ORIENTAÇÕES BÁSICAS NA ELABORAÇÃO DO ARTIGO …



O PROBLEMA DA EFETIVIDADE DE EMPRESAS DE BAIXO PREÇO E BAIXO CUSTO NO MERCADO AÉREO BRASILEIRO

Volney Aparecido de Gouveia

Introdução

Muito se tem discutido nos meios empresariais e acadêmicos questões sobre o surgimento de um paradigmático modelo de negócios na indústria de aviação civil : a operação de companhias aéreas sob o conceito de baixas tarifas e baixos custos (low fare, low cost). A premissa do modelo é a de que o desenvolvimento tecnológico do setor tem proporcionado ganhos de escala e permitido às empresas, de forma geral, reduzirem preços e, por conseqüência, elevarem o número de passageiros transportados. Há, por outro lado, a interpretação de que condições específicas de cada mercado t contribuído para estimular o crescimento dessas empresas. Tais condições dizem respeito às legislações vigentes, principalmente às relacionadas ao ambiente regulatório, que impactam no desenvolvimento do setor aéreo e nas próprias características do mercado, como a distribuição do perfil de renda e de tráfego.

Este artigo discute os principais elementos que estimulam o surgimento de empresas aéreas que operam sob o conceito low fare, low cost (LFLC) e quais as particularidades do mercado brasileiro quanto às condições estabelecidas para seu desenvolvimento. A finalidade é avaliar as razões objetivas que comprometem o seu desenvolvimento à luz das experiências já vivenciadas em outros mercados e também das características do mercado brasileiro. Essa interpretação apoiar-se-á na interpretação da teoria econômica segundo a qual as empresas buscam maximizar seu lucro de forma a reduzir custos ou elevar receitas. A primeira estratégia implica em incorporar processos gerenciais avançados para alcançar maior eficiência e gerar espaço para reduzir preços e conquistar mercado; e a segunda implica diretamente na tentativa de maximizar lucro, elevando-se os preços numa circunstância de compreensão do perfil do mercado e sua segmentação. Procurar-se-á, de forma sintética, caracterizar a indústria aérea, apresentar os tipos de perfil de empresas aéreas, suas estratégias de mercado mais típicas e as oportunidades e ameaças para o modelo LFLC no mercado aéreo brasileiro.

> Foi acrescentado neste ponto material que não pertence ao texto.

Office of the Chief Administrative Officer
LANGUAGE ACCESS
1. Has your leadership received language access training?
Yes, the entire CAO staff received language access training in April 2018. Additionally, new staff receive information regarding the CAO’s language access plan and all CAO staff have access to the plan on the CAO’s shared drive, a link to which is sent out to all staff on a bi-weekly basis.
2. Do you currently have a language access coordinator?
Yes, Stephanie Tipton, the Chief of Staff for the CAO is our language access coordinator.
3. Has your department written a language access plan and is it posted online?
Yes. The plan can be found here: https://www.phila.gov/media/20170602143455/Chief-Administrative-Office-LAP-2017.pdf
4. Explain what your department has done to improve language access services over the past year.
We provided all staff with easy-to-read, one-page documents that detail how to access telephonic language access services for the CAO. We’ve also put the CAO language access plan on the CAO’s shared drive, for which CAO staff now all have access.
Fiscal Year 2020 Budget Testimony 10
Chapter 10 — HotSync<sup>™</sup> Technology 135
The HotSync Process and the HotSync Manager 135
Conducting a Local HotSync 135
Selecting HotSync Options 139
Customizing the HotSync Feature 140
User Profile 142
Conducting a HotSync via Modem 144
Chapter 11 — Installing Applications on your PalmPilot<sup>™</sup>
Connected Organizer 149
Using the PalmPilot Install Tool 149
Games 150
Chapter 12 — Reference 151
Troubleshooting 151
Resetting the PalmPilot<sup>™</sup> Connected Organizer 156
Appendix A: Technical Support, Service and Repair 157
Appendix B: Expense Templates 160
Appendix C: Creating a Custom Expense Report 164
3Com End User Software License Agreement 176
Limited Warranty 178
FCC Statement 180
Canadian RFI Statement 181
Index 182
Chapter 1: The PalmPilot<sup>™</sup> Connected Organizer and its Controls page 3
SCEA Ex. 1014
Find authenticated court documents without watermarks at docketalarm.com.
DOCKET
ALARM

Neste sentido, descrever-se-á, seqüencialmente, as particularidades do mercado aéreo brasileiro, procurando argumentar que o estágio de desenvolvimento econômico do Brasil, ainda com elevado nível de concentração de tráfego e renda, aliado à ausência de políticas governamentais de estímulo ao setor aéreo brasileiro, colaboram decisivamente para dificultar a presença definitiva de empresas LFLC. A metodologia utilizada foi a de revisão bibliográfica especializada e a utilização de publicações de periódicos e dados em formato eletrônico.

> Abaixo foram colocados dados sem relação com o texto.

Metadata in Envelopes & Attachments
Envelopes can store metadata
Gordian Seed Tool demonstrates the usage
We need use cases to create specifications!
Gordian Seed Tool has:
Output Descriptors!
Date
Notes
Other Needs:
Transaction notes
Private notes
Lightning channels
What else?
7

PALAVRAS-CHAVE: Preço, Aviação, Mercado, Empresas, Custos

A estratégia, entendida como “a seleção dos meios para realizar objetivos” (MAXIMIANO, 2006), opera como fator determinante de sucesso ou fracasso de uma companhia que deseja operar novos mercados. No caso da aviação, tais objetivos implicam em definir o conceito sob à qual uma empresa sustentará suas operações, se low fare, low cost (baixa tarifa, baixo custo) ou se legacy carriers (empresas tradicionais). O primeiro conceito implica em preocupar-se, essencialmente, com preços baixos; enquanto o segundo preocupa-se, via de regra, com a qualidade do produto oferecido. No entanto, as características dos mercados, cujas estruturas são avaliadas de acordo com o número de competidores, os tipos de produtos oferecidos e as barreiras à entrada, são determinantes para o tipo de estratégia a ser definida pela empresa.

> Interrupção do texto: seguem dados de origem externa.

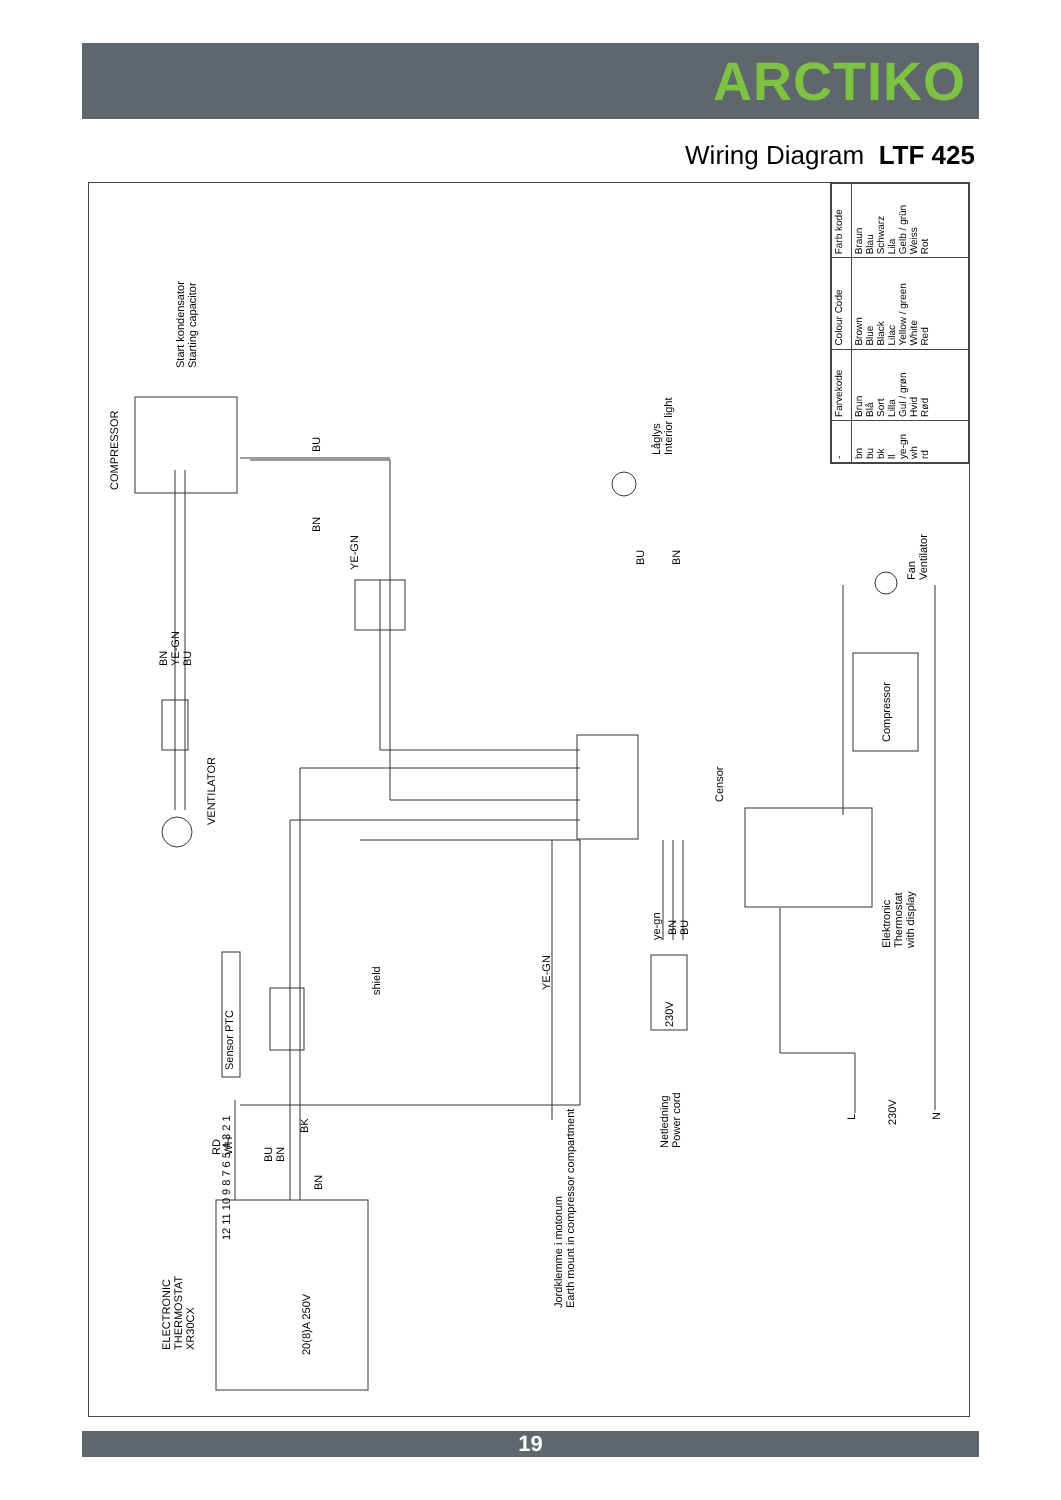ARCTIKO
Wiring Diagram LTF 425
| - | Farvekode | Colour Code | Farb kode |
| --- | --- | --- | --- |
| bn bu bk ll ye-gn wh rd | Brun Blå Sort Lilla Gul / grøn Hvid Rød | Brown Blue Black Lilac Yellow / green White Red | Braun Blau Schwarz Lila Gelb / grün Weiss Rot |
COMPRESSOR
Start kondensator
Starting capacitor
BU
BN
YE-GN
Låglys
Interior light
BU BN
BN
YE-GN
BU
VENTILATOR
Censor
Fan
Ventilator
Compressor
Elektronic
Thermostat
with display
Sensor PTC
shield YE-GN
ye-gn
BN
BU
230V
Netledning
Power cord
230V
L N
RD
WH
BU
BN
BK
BN
Jordklemme i motorum
Earth mount in compressor compartment
ELECTRONIC
THERMOSTAT
XR30CX
20(8)A 250V
12 11 10 9 8 7 6 5 4 3 2 1
19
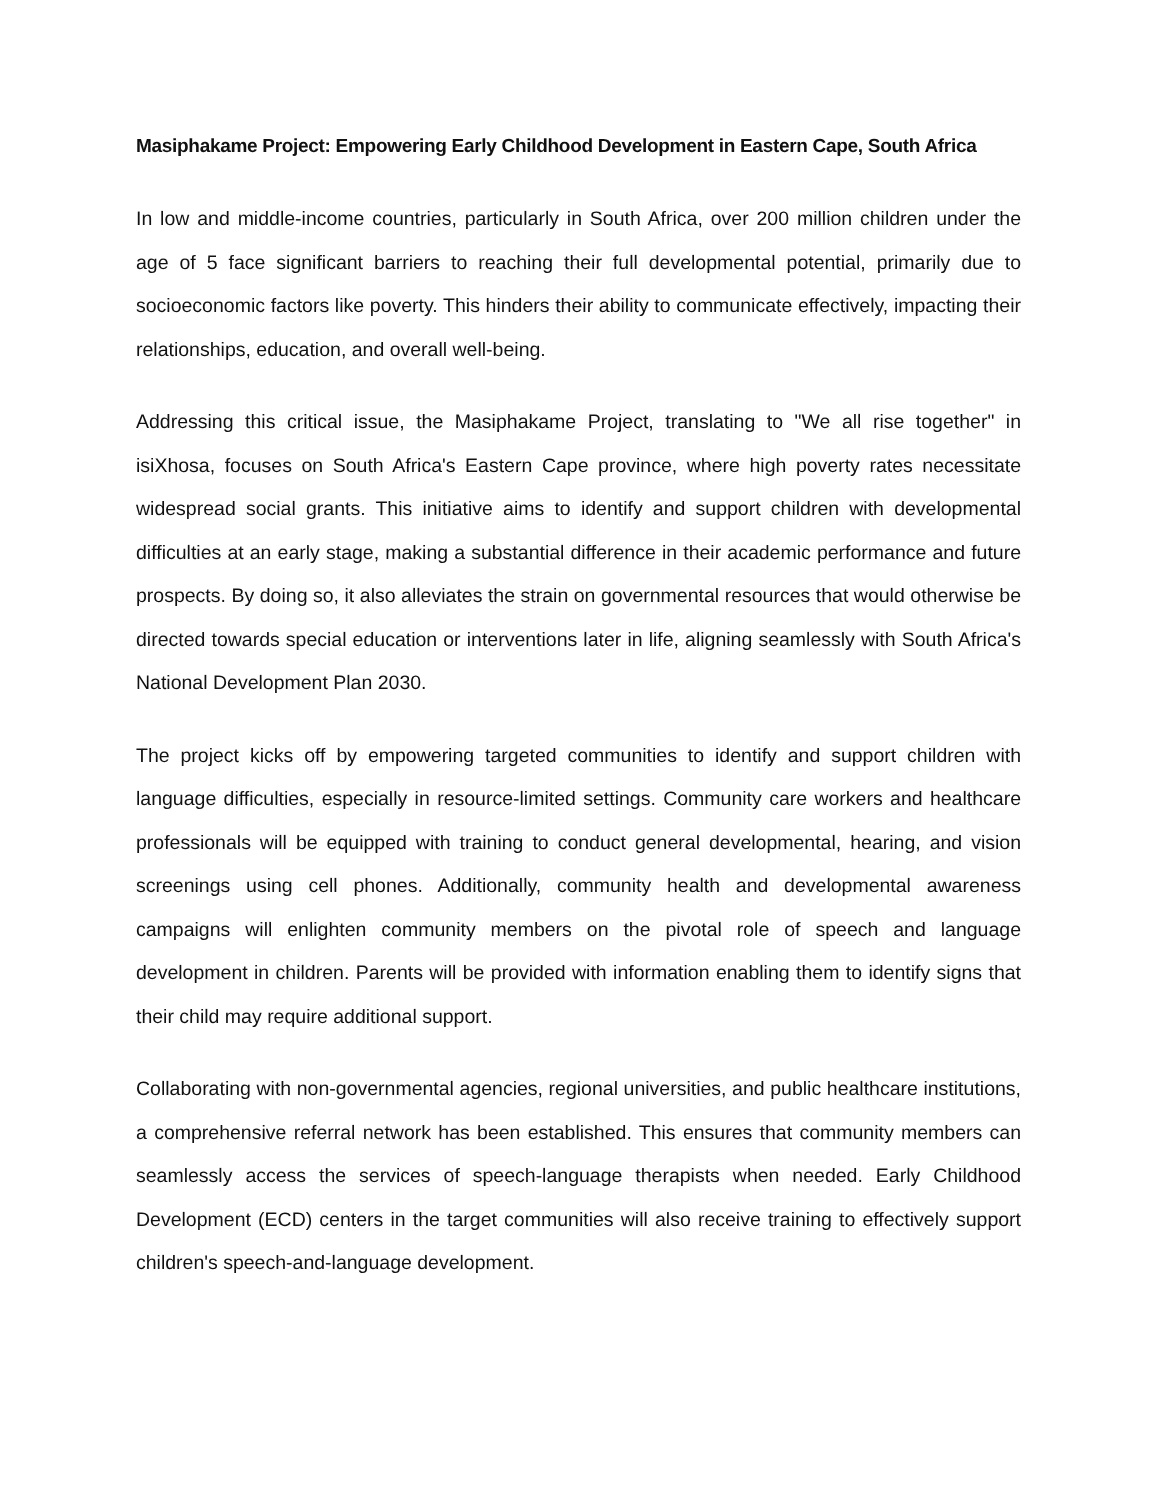Masiphakame Project: Empowering Early Childhood Development in Eastern Cape, South Africa
In low and middle-income countries, particularly in South Africa, over 200 million children under the age of 5 face significant barriers to reaching their full developmental potential, primarily due to socioeconomic factors like poverty. This hinders their ability to communicate effectively, impacting their relationships, education, and overall well-being.
Addressing this critical issue, the Masiphakame Project, translating to "We all rise together" in isiXhosa, focuses on South Africa's Eastern Cape province, where high poverty rates necessitate widespread social grants. This initiative aims to identify and support children with developmental difficulties at an early stage, making a substantial difference in their academic performance and future prospects. By doing so, it also alleviates the strain on governmental resources that would otherwise be directed towards special education or interventions later in life, aligning seamlessly with South Africa's National Development Plan 2030.
The project kicks off by empowering targeted communities to identify and support children with language difficulties, especially in resource-limited settings. Community care workers and healthcare professionals will be equipped with training to conduct general developmental, hearing, and vision screenings using cell phones. Additionally, community health and developmental awareness campaigns will enlighten community members on the pivotal role of speech and language development in children. Parents will be provided with information enabling them to identify signs that their child may require additional support.
Collaborating with non-governmental agencies, regional universities, and public healthcare institutions, a comprehensive referral network has been established. This ensures that community members can seamlessly access the services of speech-language therapists when needed. Early Childhood Development (ECD) centers in the target communities will also receive training to effectively support children's speech-and-language development.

Segundo CABRAL (1994), o mercado consiste em um “conjunto de empresas que produzem um mesmo produto ou um conjunto de produtos relacionados entre si”. Já as estruturas de mercados são classificadas em concorrência perfeita (muitos ofertantes), oligopólio (poucos ofertantes) e monopólio (único ofertante). O caráter oligopolista da indústria aérea brasileira, com reduzido número competidores, tem imposto limites relevantes à ampliação da concorrência na medida em que novos entrantes necessitam de vultosos recursos financeiros para ampliar sua participação de mercado.

No aspecto concorrencial, vale destacar a interpretação segundo a qual o maior número de competidores gera menor poder de uma única empresa em estabelecer políticas de sobre-preço, implicando, em última instância, em benefícios aos consumidores via preços baixos (VASCONCELOS, 2006). No entanto, o grau de concentração do mercado é determinante para indicar a probabiblidade de se garantir tais benefícios via competição. Para esse fim, utilizaremos nesse trabalho o índice de Herfindahl-Hirschman, que mede o nível de concentração no mercado (VARIAN, 2006).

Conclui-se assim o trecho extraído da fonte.